#### ASSIGNMENT
All lines of the records below that contain the word "ändringar" must be listed.

#### MATERIAL SHOWN
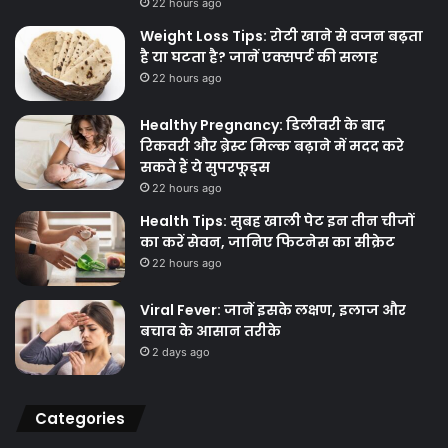
22 hours ago
Weight Loss Tips: रोटी खाने से वजन बढ़ता
है या घटता है? जानें एक्सपर्ट की सलाह
22 hours ago
Healthy Pregnancy: डिलीवरी के बाद
रिकवरी और ब्रेस्ट मिल्क बढ़ाने में मदद करे
सकते हैं ये सुपरफूड्स
22 hours ago
Health Tips: सुबह खाली पेट इन तीन चीजों
का करें सेवन, जानिए फिटनेस का सीक्रेट
22 hours ago
Viral Fever: जानें इसके लक्षण, इलाज और
बचाव के आसान तरीके
2 days ago
Categories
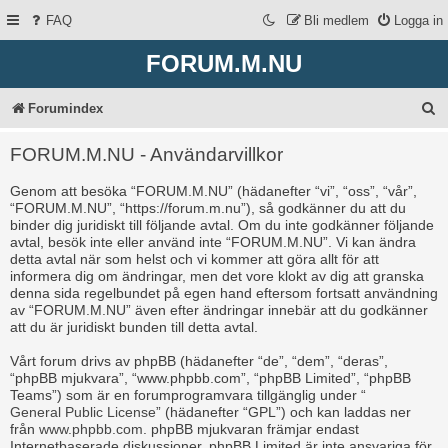
FAQ
Bli medlem
Logga in
FORUM.M.NU
S
Forumindex
ö
FORUM.M.NU - Användarvillkor
k
Genom att besöka “FORUM.M.NU” (hädanefter “vi”, “oss”, “vår”,
“FORUM.M.NU”, “https://forum.m.nu”), så godkänner du att du
binder dig juridiskt till följande avtal. Om du inte godkänner följande
avtal, besök inte eller använd inte “FORUM.M.NU”. Vi kan ändra
detta avtal när som helst och vi kommer att göra allt för att
informera dig om ändringar, men det vore klokt av dig att granska
denna sida regelbundet på egen hand eftersom fortsatt användning
av “FORUM.M.NU” även efter ändringar innebär att du godkänner
att du är juridiskt bunden till detta avtal.
Vårt forum drivs av phpBB (hädanefter “de”, “dem”, “deras”,
“phpBB mjukvara”, “www.phpbb.com”, “phpBB Limited”, “phpBB
Teams”) som är en forumprogramvara tillgänglig under “
General Public License
” (hädanefter “GPL”) och kan laddas ner
från
www.phpbb.com
. phpBB mjukvaran främjar endast
Internetbaserade diskussioner, phpBB Limited är inte ansvariga för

#### OUTPUT OF THE TASK
informera dig om ändringar, men det vore klokt av dig att granska
av “FORUM.M.NU” även efter ändringar innebär att du godkänner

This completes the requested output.